Are the terms Account and Address in Ethereum used interchangeably? i.e., an Account is an address. An address points to an account
2 Answers
In practice, yes.
Within accounts, you have a distinction between internal and external accounts.
Internal accounts are contract accounts.
External accounts are linked to private keys.
In both cases, addresses are used to refer to the accounts.
The Constantinople hardfork will lay the ground for a "all accounts are contract" base, which would eventually allow fees etc. to potentially be paid with tokens.
-
why is there a need to move towards an all account are contract based? Aug 2, 2018 at 3:43
-
Are they used interchangeably in practice?
Yes.
Should they be?
🤷
Do they actually mean the same thing?
No.
An account generally means the thing that has the ETH balance, the thing that you send a transaction from, the thing you deploy a contract from, etc. The account can be "external", aka comprised of a keypair (private key + public key) or it could be a "internal", aka a contract account, which has no private key associated with it and is controlled via other external accounts or simply holds information.

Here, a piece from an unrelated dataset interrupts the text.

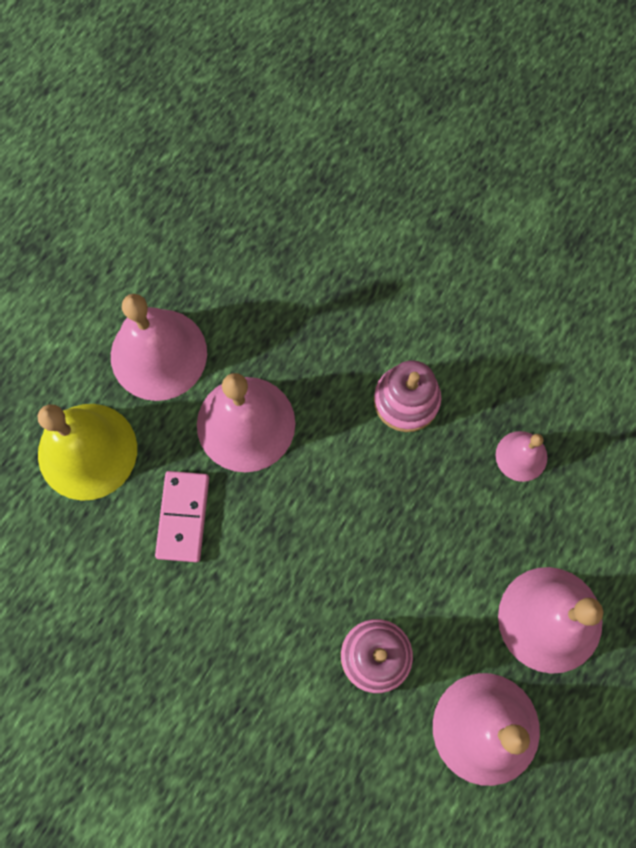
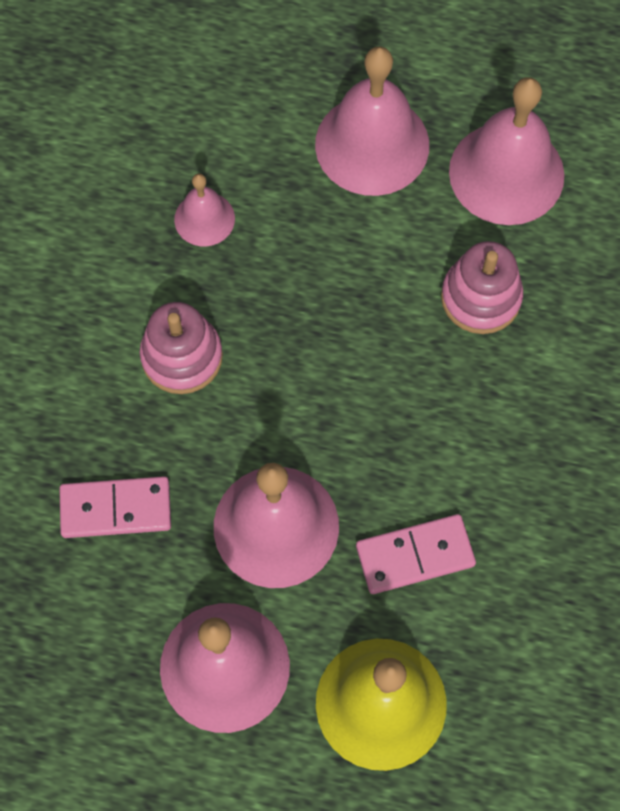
camera: 110 degrees left, 5 degrees down
(302, 317) = (116, 509): none -> pink domino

An address is a very specific string that consists of 0x
+ 40 hexadecimal characters
and is used to identify an account.
In the case of 'normal' (external) accounts, this address is derived by taking the private key, generating the public key from the private key, and then generating the the address from the public key.
In the case of contract accounts, the address can be derived from the deploying /
sender's address + nonce
or, because of EIP 1014: Skinny CREATE2 that was included in the Constantinople hard fork in early 2019, via another combination of data.